I'd like the entries that follow repeated exactly, with the pictures left out.

((

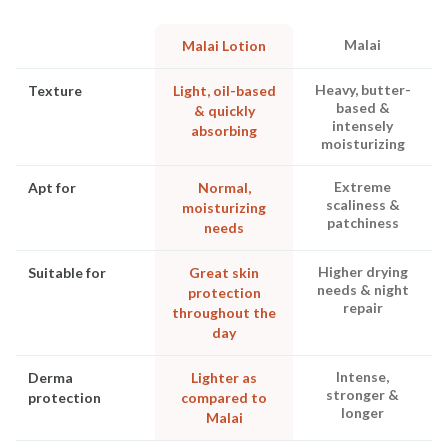
Malai
Malai Lotion
Heavy, butter-
Texture
Light, oil-based
based &
& quickly
intensely
absorbing
moisturizing
Extreme
Apt for
Normal,
scaliness &
moisturizing
patchiness
needs
Higher drying
Suitable for
Great skin
needs & night
protection
repair
throughout the
day
Intense,
Derma
Lighter as
stronger &
protection
compared to
longer
Malai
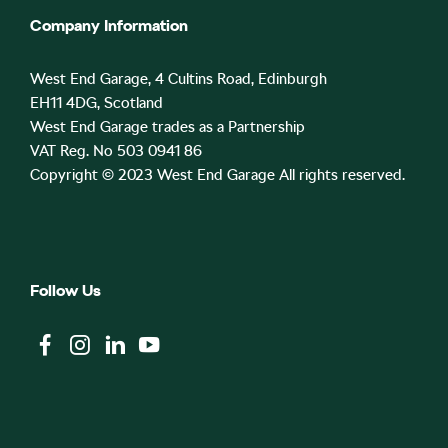
Company Information
West End Garage, 4 Cultins Road, Edinburgh
EH11 4DG, Scotland
West End Garage trades as a Partnership
VAT Reg. No 503 0941 86
Copyright © 2023 West End Garage All rights reserved.
Follow Us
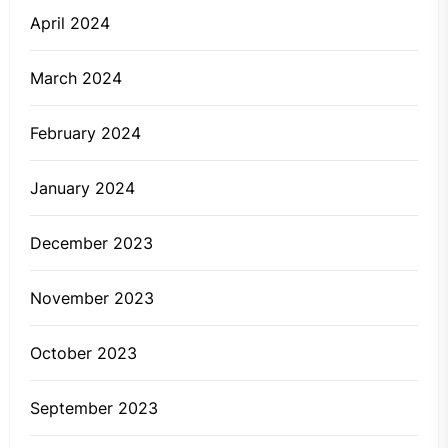
April 2024
March 2024
February 2024
January 2024
December 2023
November 2023
October 2023
September 2023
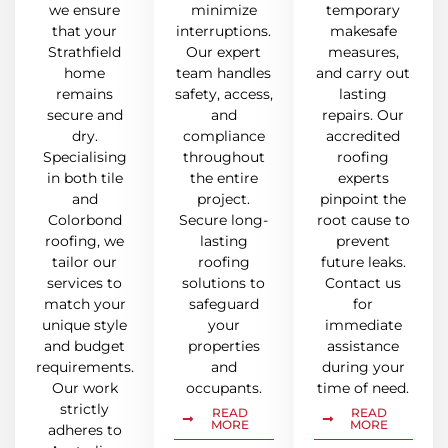
we ensure
minimize
temporary
that your
interruptions.
makesafe
Strathfield
Our expert
measures,
home
team handles
and carry out
remains
safety, access,
lasting
secure and
and
repairs. Our
dry.
compliance
accredited
Specialising
throughout
roofing
in both tile
the entire
experts
and
project.
pinpoint the
Colorbond
Secure long-
root cause to
roofing, we
lasting
prevent
tailor our
roofing
future leaks.
services to
solutions to
Contact us
match your
safeguard
for
unique style
your
immediate
and budget
properties
assistance
requirements.
and
during your
Our work
occupants.
time of need.
strictly
READ
READ
MORE
MORE
adheres to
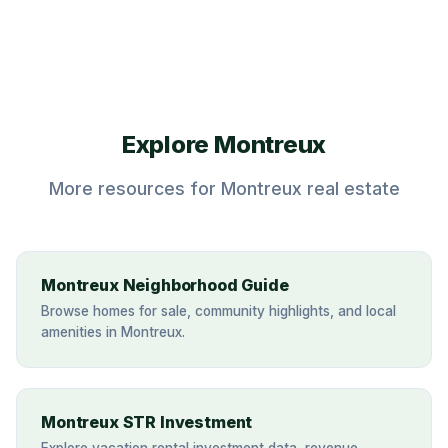
Explore Montreux
More resources for Montreux real estate
Montreux Neighborhood Guide
Browse homes for sale, community highlights, and local
amenities in Montreux.
Montreux STR Investment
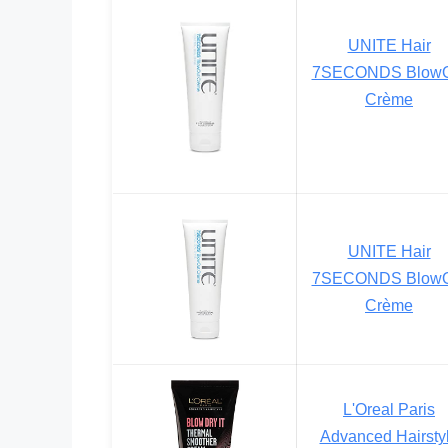
UNITE Hair
7SECONDS BlowO
Crème
UNITE Hair
7SECONDS BlowO
Crème
L'Oreal Paris
Advanced Hairsty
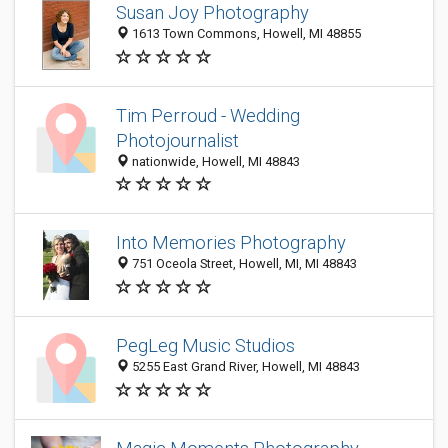
Susan Joy Photography
1613 Town Commons, Howell, MI 48855
Tim Perroud - Wedding
Photojournalist
nationwide, Howell, MI 48843
Into Memories Photography
751 Oceola Street, Howell, MI, MI 48843
PegLeg Music Studios
5255 East Grand River, Howell, MI 48843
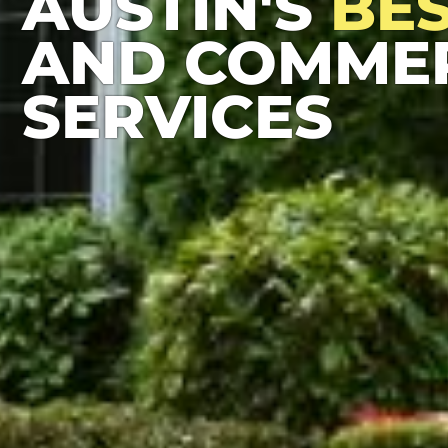
AUSTIN'S
BE
AND COMMER
SERVICES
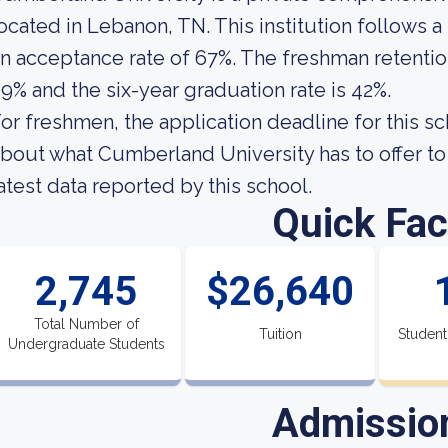
ocated in Lebanon, TN. This institution follows a
n acceptance rate of 67%. The freshman retentio
9% and the six-year graduation rate is 42%.
or freshmen, the application deadline for this sc
bout what Cumberland University has to offer to 
atest data reported by this school.
Quick Fac
2,745
$26,640
Total Number of
Tuition
Student
Undergraduate Students
Admissio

))

- [ANSWER BOX]
Malai
Malai Lotion
Heavy, butter-
Texture
Light, oil-based
based &
& quickly
intensely
absorbing
moisturizing
Extreme
Apt for
Normal,
scaliness &
moisturizing
patchiness
needs
Higher drying
Suitable for
Great skin
needs & night
protection
repair
throughout the
day
Intense,
Derma
Lighter as
stronger &
protection
compared to
longer
Malai
Company Information
West End Garage, 4 Cultins Road, Edinburgh
EH11 4DG, Scotland
West End Garage trades as a Partnership
VAT Reg. No 503 0941 86
Copyright © 2023 West End Garage All rights reserved.
Follow Us
April 2024
March 2024
February 2024
January 2024
December 2023
November 2023
October 2023
September 2023
we ensure
minimize
temporary
that your
interruptions.
makesafe
Strathfield
Our expert
measures,
home
team handles
and carry out
remains
safety, access,
lasting
secure and
and
repairs. Our
dry.
compliance
accredited
Specialising
throughout
roofing
in both tile
the entire
experts
and
project.
pinpoint the
Colorbond
Secure long-
root cause to
roofing, we
lasting
prevent
tailor our
roofing
future leaks.
services to
solutions to
Contact us
match your
safeguard
for
unique style
your
immediate
and budget
properties
assistance
requirements.
and
during your
Our work
occupants.
time of need.
strictly
READ
READ
MORE
MORE
adheres to
Explore Montreux
More resources for Montreux real estate
Montreux Neighborhood Guide
Browse homes for sale, community highlights, and local
amenities in Montreux.
Montreux STR Investment
UNITE Hair
7SECONDS BlowO
Crème
UNITE Hair
7SECONDS BlowO
Crème
L'Oreal Paris
Advanced Hairsty
Susan Joy Photography
1613 Town Commons, Howell, MI 48855
Tim Perroud - Wedding
Photojournalist
nationwide, Howell, MI 48843
Into Memories Photography
751 Oceola Street, Howell, MI, MI 48843
PegLeg Music Studios
5255 East Grand River, Howell, MI 48843
AUSTIN'S
BE
AND COMMER
SERVICES
ocated in Lebanon, TN. This institution follows a
n acceptance rate of 67%. The freshman retentio
9% and the six-year graduation rate is 42%.
or freshmen, the application deadline for this sc
bout what Cumberland University has to offer to 
atest data reported by this school.
Quick Fac
2,745
$26,640
Total Number of
Tuition
Student
Undergraduate Students
Admissio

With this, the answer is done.